それは「イカスミ汁」という琉球料理でした。
かつお節でとっただし汁に大根や青菜などの野菜と豚肉をいれてしばらく煮込んで、いちごくらいの大きさの小さい袋に入ったイカ墨と塩を入れたら出来上がり。イカの身は必ずではなく、入っていない時もありました。
子供の頃は真っ黒いその見た目が苦手だったので、いただくときは目を閉じて見ないようにするか、目線を天井を向けながら口にしていた記憶があります。
はたからみると変な子ですね。
そうまでしてでも飲んだのは「とにかく身体にいい」という、おばぁちゃんの教えと、意外にも味にクセは少なく、嫌いではなかったからでした。
そういえば、おばあちゃんは作るけど、お母さんが作ったことはなかったのがイカスミ汁。食べているのも見たことがなかった。
その理由が分かったのは先月のこと。
産後の私のために食事を作ってくれていた母が「イカスミ汁 作ってあげたいわ」と言いました。
聞くと、沖縄では昔から産後の母体の回復にイカスミ汁が良いとされていたそうです。
調べてみると、イカ墨は身体の材料になる「アミノ酸」、傷の治癒を助ける「ムコ多糖類」を含むようです。ちなみにムコ多糖類は、ウナギやスッポンにも含まれています。
黒い成分「メラニン」は抗菌作用があるそうです。
墨を加えた「黒づくりのイカの塩辛」が長く日持ちするのは、その作用によるものだそうです。

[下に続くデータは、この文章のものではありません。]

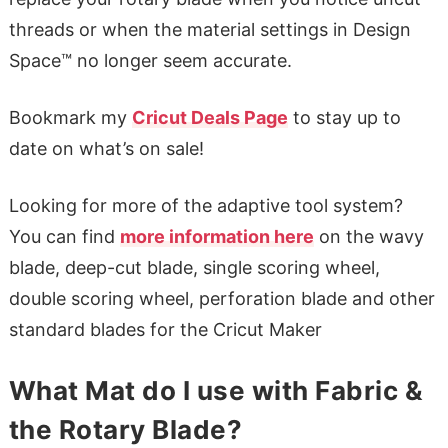
threads or when the material settings in Design
Space™ no longer seem accurate.
Bookmark my
Cricut Deals Page
to stay up to
date on what’s on sale!
Looking for more of the adaptive tool system?
You can find
more information here
on the wavy
blade, deep-cut blade, single scoring wheel,
double scoring wheel, perforation blade and other
standard blades for the Cricut Maker
What Mat do I use with Fabric &
the Rotary Blade?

お産は、自然分娩にしても帝王切開にしても内臓や粘膜に傷を伴い、出血が何日も続きます。そして細菌感染のリスクもあるので、その作用に期待できる効果は大きいなと、今回初めて知ったのでした。
「でも、お母さんが食べているのを見たことがないんだけど。」と言ったら、「イカスミ汁はもう食べたくない」と告白したのです。

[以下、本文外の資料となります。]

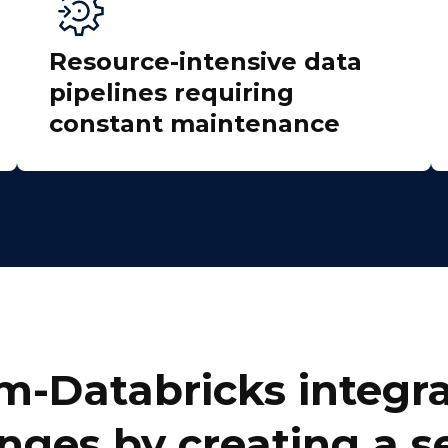
Resource-intensive data
pipelines requiring
constant maintenance
irst Name:
ork Email:
ompany:
m-Databricks integra
untry:
nges by creating a 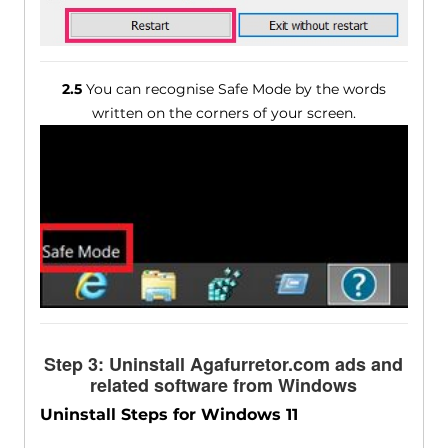
2.5
You can recognise Safe Mode by the words
written on the corners of your screen.
Step 3: Uninstall Agafurretor.com ads and
related software from Windows
Uninstall Steps for Windows 11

4人の子供を産んだ母は、産後に度々イカスミ汁を食しなければならなかったようで、その時に「一生分食べてしまった」のだそうです。
うんざりしながらも断ることもできず渋々食べている母の顔が目に浮かびます。
しかし、母がイカスミ汁と距離をおく理由がやっと分かったところで、私は嫌というほどにイカスミ汁を食べていません。

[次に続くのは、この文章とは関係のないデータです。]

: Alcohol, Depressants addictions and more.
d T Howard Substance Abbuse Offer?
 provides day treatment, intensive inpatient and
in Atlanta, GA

2ヶ月経ち、産後の回復はだいぶ進んでいるものの、ここまで調べるとイカスミ汁を食したくなっています。
そういえば、イカ墨はどこで買ってくるんだろう?と不思議だったことを思い出しました。
おばあちゃんの買い物には何度もついて行きましたが、それを買うところは見たことがありませんでした。
いまだにおばあちゃんがイカ墨をどこで仕入れていたのかは謎です。
しかしそれで困ることはありません。
今は便利な時代。ネットで検索をかけると、Amazonで買うことができるようです。
レシピを公開してくださっているのも見つけました。
近々、チャレンジしてみようかな。
そういえば、最後に食べたイカ墨料理は新婚旅行で訪ねたベネチアのイカスミパスタでした。
レストラン「フロリダ」
トマトの酸味とマッチして、すごくおいしかったです。
コロナが発生する直前に行った旅行なので、懐かしく思ったり。
心疾患の発症が少ないことで脚光を浴びた地中海料理(イタリア料理)と、世界長寿を誇る琉球料理での「イカスミ」という共通項を見つけて、面白いなぁと思ったり。